Dès demain, l’heure des règlements de compte viendra dans les états-majors socialiste et républicain, avant celle d’une remobilisation et un rassemblement dans l’optique des législatives. Dans les deux cas, la tâche s’avère ardue. Coincé entre les mouvements menés par Jean-Luc Mélenchon et Emmanuel Macron, le Parti socialiste devra essayer de tourner le plus rapidement possible la page de ce score effroyablement bas de Benoît Hamon, et d’éviter une hémorragie massive de militants et d’élus sur sa gauche et sa droite.

A droite, le risque d’un affrontement est tout aussi grand. Nombreux sont ceux qui reprochent à François Fillon de s’être accroché à sa candidature alors même qu’elle vacillait sous le poids des affaires. D’autres lui tiennent aussi rigueur pour son choix d’une campagne toujours plus conservatrice, sous l’influence du mouvement Sens commun, qui s’est fait remarquer en annonçant renoncer à choisir entre Emmanuel Macron et Marine Le Pen, alors même que François Fillon a pourtant très rapidement annoncé sa décision de voter en faveur du candidat d’En Marche.

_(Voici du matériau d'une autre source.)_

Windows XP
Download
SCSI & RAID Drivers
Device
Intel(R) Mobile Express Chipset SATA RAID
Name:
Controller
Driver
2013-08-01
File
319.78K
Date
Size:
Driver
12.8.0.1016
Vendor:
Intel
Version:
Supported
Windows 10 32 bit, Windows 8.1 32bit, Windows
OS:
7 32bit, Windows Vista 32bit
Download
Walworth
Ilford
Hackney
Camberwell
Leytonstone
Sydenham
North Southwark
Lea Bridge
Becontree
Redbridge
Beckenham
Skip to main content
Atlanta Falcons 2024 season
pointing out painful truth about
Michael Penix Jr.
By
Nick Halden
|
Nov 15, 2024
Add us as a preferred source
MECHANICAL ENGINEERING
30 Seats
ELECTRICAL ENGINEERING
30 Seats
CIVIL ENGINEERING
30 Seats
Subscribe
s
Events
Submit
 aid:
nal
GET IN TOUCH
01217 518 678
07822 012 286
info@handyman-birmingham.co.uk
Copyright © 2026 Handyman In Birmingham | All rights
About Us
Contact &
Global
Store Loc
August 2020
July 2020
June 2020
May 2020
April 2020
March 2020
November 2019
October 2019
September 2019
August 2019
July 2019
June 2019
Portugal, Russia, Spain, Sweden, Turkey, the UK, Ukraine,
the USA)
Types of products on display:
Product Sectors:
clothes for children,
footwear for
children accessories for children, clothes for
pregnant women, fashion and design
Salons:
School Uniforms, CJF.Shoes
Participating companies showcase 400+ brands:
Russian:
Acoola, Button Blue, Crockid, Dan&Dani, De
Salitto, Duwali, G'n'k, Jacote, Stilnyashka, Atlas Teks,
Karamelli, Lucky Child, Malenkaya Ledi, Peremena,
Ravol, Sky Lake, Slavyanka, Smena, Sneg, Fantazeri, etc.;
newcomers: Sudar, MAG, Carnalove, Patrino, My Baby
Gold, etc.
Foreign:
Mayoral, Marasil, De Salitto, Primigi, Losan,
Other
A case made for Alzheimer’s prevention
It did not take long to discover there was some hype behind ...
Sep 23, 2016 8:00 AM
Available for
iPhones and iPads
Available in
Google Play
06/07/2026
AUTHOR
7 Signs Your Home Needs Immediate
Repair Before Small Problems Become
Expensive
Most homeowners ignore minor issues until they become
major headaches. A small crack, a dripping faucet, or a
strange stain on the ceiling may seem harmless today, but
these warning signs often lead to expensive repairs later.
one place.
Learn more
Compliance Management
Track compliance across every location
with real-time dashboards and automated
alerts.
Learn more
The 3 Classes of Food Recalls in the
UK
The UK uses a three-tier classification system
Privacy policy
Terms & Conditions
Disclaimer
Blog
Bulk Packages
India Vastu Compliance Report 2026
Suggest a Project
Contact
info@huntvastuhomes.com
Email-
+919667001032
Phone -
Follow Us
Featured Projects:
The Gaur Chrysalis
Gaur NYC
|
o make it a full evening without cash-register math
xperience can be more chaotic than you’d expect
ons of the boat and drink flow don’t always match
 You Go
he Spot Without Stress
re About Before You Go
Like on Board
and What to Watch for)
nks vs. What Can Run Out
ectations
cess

Jean-Luc Mélenchon et son mouvement auront aussi un coup à jouer lors des législatives. En capitalisant sur le score impressionnant de son candidat, et en particulier de son écart avec le candidat de la gauche socialiste, la Franche insoumise se trouve en position de faire une OPA sur la gauche de gouvernement. Il faudra toutefois que Jean-Luc Mélenchon dissipe rapidement le trouble qu’a pu provoquer sa réaction aux résultats et son refus – pour le moment du moins – d’appeler à voter Emmanuel Macron.

Mais ce qui est peut-être le plus frappant, c’est le fait que nous ne soyons pas étonnés du résultat de Marine Le Pen. Jamais le Front national avait eu un score aussi élevé, et pourtant, nous semblons prendre pour acquis que ce parti se place en bonne position, quelle que soit l’élection.

Le second tour opposera Emmanuel Macron à une candidate défendant un projet de anti-européen de repli sur soi, construit sur la division entre les différentes composantes de la société française, la candidate d’un parti dont le rejet de l’autre fait figure de produit d’appel. Deux visions radicalement différentes de l’avenir du pays s’affrontent.

Alors que retenir de ce premier tour ? Une explosion de l’échiquier politique, un renouveau profond des équilibres partisans en France, mais surtout une dernière chance d’éviter que la droite radicale prenne la présidence de la République. Si Emmanuel Macron est élu dans quinze jours – et ce résultat n’est pas sûr, quoi que puissent en dire les sondeurs – et échoue à donner véritablement un nouvel élan au pays, il partagera avec ses prédécesseurs de droite comme de gauche la responsabilité d’une montée du Front national qui serait alors difficilement enrayée.